The main observation in the analysis of the greedy algorithm for set cover still works in this situation. Assume, without loss of generality, that the optimal solution is the sets $V_1, \ldots, V_k$. Let ${\cal W}_t$ be the space spanned by the sets picked in the first $t$ steps of the algorithm. We have $$ {\cal V}_1\vee \ldots \vee {\cal V}_k = ({\cal V}_1 \vee {\cal W}_t) \vee \ldots \vee ({\cal V}_k \vee {\cal W}_t) = {\cal V} $$ The dimension is non-negative and submodular, and I claim that for any fixed ${\cal W}_t$, $f(\mathcal{U}, {\cal W}_t)$ is a non-negative submodular function of ${\cal U}$. Indeed, a constant shift of a submodular function is submodular, and non-negativity is trivial. Because a non-negative submodular function is sub-additive with respect to joins, we have $$ d - \dim \mathcal{W}_t = f(\mathcal{V}, \mathcal{W}_t) \leq \sum_{i = 1}^k{f({\cal V}_i, {\cal W}_t}). $$ Therefore, for some $i$, $f({\cal V}_i, {\cal W}_t) \geq \frac{d - \dim \mathcal{W}_t}{k}$. Setting $\mathcal{W}_{t+1} = {\cal V}_i \vee {\cal W}_t$, we have $d - \dim \mathcal{W}_{t+1} \leq (1-1/k)(d - \dim\mathcal{W}_t) \leq e^{-1/k}(d - \dim\mathcal{W}_t)$. So after $1 + k\ln d$ iterations, $\dim \mathcal{W}_t = d$ and we are done.

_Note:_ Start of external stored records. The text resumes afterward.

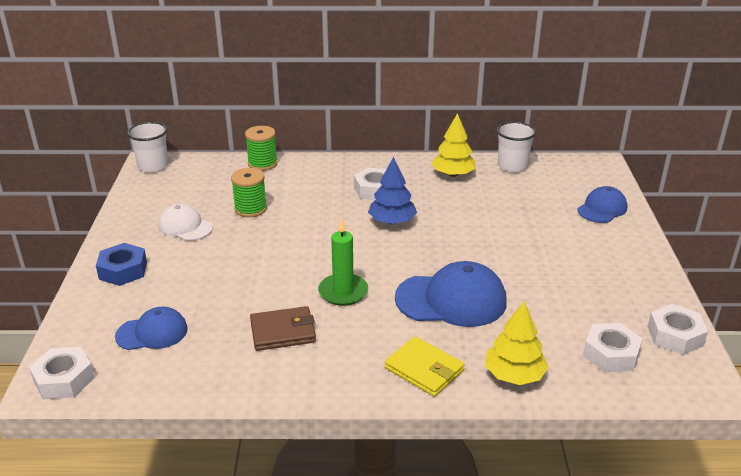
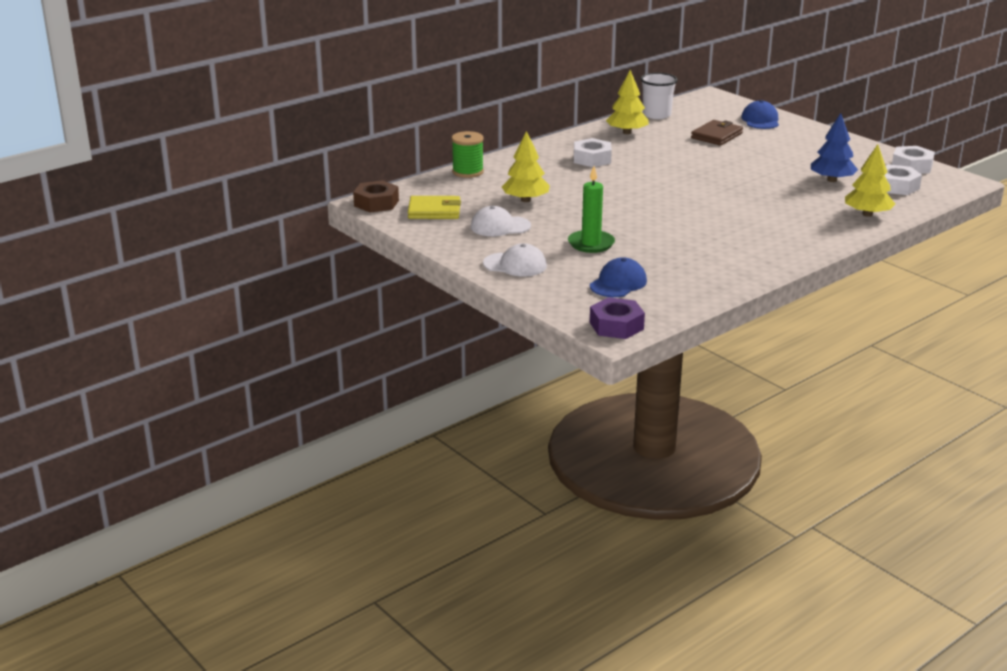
camera: 40 degrees left, 5 degrees down
(64, 379) = (616, 326): white nut -> purple nut
(123, 270) = (515, 265): blue nut -> white cap
(153, 166) = (376, 203): white cup -> brown nut
(250, 209) = (525, 200): green spool -> yellow tree
(283, 331) = (700, 249): brown wallet -> brown wallet (716, 136)
(343, 292) = (694, 217): green candle -> green candle (591, 244)
(392, 221) = (643, 172): blue tree -> blue tree (832, 180)
(424, 369) = (817, 231): yellow wallet -> yellow wallet (434, 211)
(451, 300) = (766, 196): blue cap -> none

There is a common abstract generalization of set cover and your problem in terms of matroids. The abstract problem is, given subsets $S_1, \ldots, S_m$ of the ground set of a matroid, find the smallest set $J \subseteq \{1, \ldots, m\}$ so that $\bigcup_{j \in J}{S_j}$ contains a basis. The achievable approximation ratio is $\ln r$, where $r$ is the rank of the matroid. The matroid for set cover is the uniform matroid of rank $n$: any subset of the ground set is independent. One way to construct the matroid for the special case of the subspace cover problem above is as follows. The ground set is the union of the sets $V_i$, and a subset $U$ of the ground set is independent if the vectors in it are linearly independent. The greedy algorithm picks the set that increases the rank function the most, and the analysis is the same, using the fact that the rank function of a matroid is submodular and non-negative.